OKLAHOMA CITY (KFOR) – Changes are coming for the Oklahoma Medical Marijuana Authority.

In 2018, Oklahoma voters headed to the ballot and approved State Question 788.

Under State Question 788, a person 18 years or older would need to apply for a medical marijuana license with the Oklahoma State Department of Health after receiving a note from their doctor. If approved, the patient would then have to pay $100 to obtain that license.

Since applications became available in August of 2018, officials say thousands of Oklahomans have applied for licenses.

In fact, officials say active patient and commercial licenses in the state have climbed to nearly 400,000.

Since the state question was approved, the sale of medical marijuana and medical marijuana products has generated over $350 million in excise and sales tax revenue for the state.

The Oklahoma Medical Marijuana Authority is the regulatory body over the medical marijuana industry, and has always been a part of the Oklahoma State Department of Health.

Until now.

Gov. Kevin Stitt signed Senate Bill 1543, which makes the Oklahoma Medical Marijuana Authority an independent state agency.

“It’s important that OMMA has the ability to meet the ever-changing needs of Oklahoma’s marijuana industry, and separating the authority as a stand-alone agency will give OMMA the flexibility it needs to effectively lead in all facets, including enforcing the laws set forth by the Legislature and investigating any violations,” said Senate President Pro Tempore Greg Treat, R-Oklahoma City. “I’m glad we were able to get this important change across the finish line, which will benefit all legal medical marijuana patients, businesses across the state and public safety.”

Officials say the OMMA will still continue to oversee the issuance of medical marijuana patient and business licenses and carry out all functions related to the regulation and compliance enforcement of the industry.

“Making OMMA a stand-alone agency is necessary to deal with the complexity of regulation and compliance of the expanding medical marijuana industry,” House Majority Leader Jon Echols, R-Oklahoma City added. “This will help us cut down on the black market that threatens the wellbeing of Oklahomans and properly regulate the legitimate businesses approved by voters.”

After Nov. 1, the governor will appoint OMMA’s executive director, who will take over responsibilities that are currently held by OSDH Interim Commissioner of Health Keith Reed.

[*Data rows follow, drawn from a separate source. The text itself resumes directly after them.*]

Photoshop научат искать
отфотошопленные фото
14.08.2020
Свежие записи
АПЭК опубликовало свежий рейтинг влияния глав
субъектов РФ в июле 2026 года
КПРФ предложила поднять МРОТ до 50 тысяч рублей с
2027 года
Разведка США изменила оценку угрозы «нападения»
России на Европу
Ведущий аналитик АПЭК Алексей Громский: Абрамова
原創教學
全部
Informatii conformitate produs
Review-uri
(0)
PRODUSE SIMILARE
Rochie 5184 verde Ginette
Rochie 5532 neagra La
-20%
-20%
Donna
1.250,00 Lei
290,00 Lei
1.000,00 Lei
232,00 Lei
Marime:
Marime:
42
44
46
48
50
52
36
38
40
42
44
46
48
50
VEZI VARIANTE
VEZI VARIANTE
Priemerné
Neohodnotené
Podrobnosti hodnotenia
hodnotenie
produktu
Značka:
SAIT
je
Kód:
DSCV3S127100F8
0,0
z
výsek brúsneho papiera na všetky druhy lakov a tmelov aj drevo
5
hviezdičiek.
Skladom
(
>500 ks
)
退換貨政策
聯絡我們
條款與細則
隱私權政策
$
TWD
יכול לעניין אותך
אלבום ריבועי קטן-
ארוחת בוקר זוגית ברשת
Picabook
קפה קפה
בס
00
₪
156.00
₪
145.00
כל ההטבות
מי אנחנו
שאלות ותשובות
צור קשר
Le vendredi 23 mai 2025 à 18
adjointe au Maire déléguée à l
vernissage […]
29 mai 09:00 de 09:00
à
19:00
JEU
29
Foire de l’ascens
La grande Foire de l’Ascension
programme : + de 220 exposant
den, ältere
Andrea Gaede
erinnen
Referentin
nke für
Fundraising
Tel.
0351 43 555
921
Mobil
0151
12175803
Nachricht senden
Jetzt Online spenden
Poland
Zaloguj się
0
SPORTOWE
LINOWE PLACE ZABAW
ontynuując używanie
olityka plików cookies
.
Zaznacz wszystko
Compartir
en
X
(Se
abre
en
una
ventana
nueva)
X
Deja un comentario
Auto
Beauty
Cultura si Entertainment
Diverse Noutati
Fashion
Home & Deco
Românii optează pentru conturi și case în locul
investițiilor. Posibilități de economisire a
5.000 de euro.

“Since its inception, OMMA has made great strides in regulating the medical marijuana industry in Oklahoma,” Reed stated. “I have no doubt that they will be able to serve Oklahomans in an even greater capacity as they become a stand-alone agency. We are committed to working with OMMA to ensure a smooth transition that benefits everyone.”

Officials say over the next several months, OMMA will hire new staff members to fill critical roles at the agency.

“At the end of the day, our priority is patient safety,” said OMMA Executive Director Adria Berry. “I believe OMMA operating as an independent agency will ultimately allow us to regulate the industry more efficiently, which will in turn benefit patients.”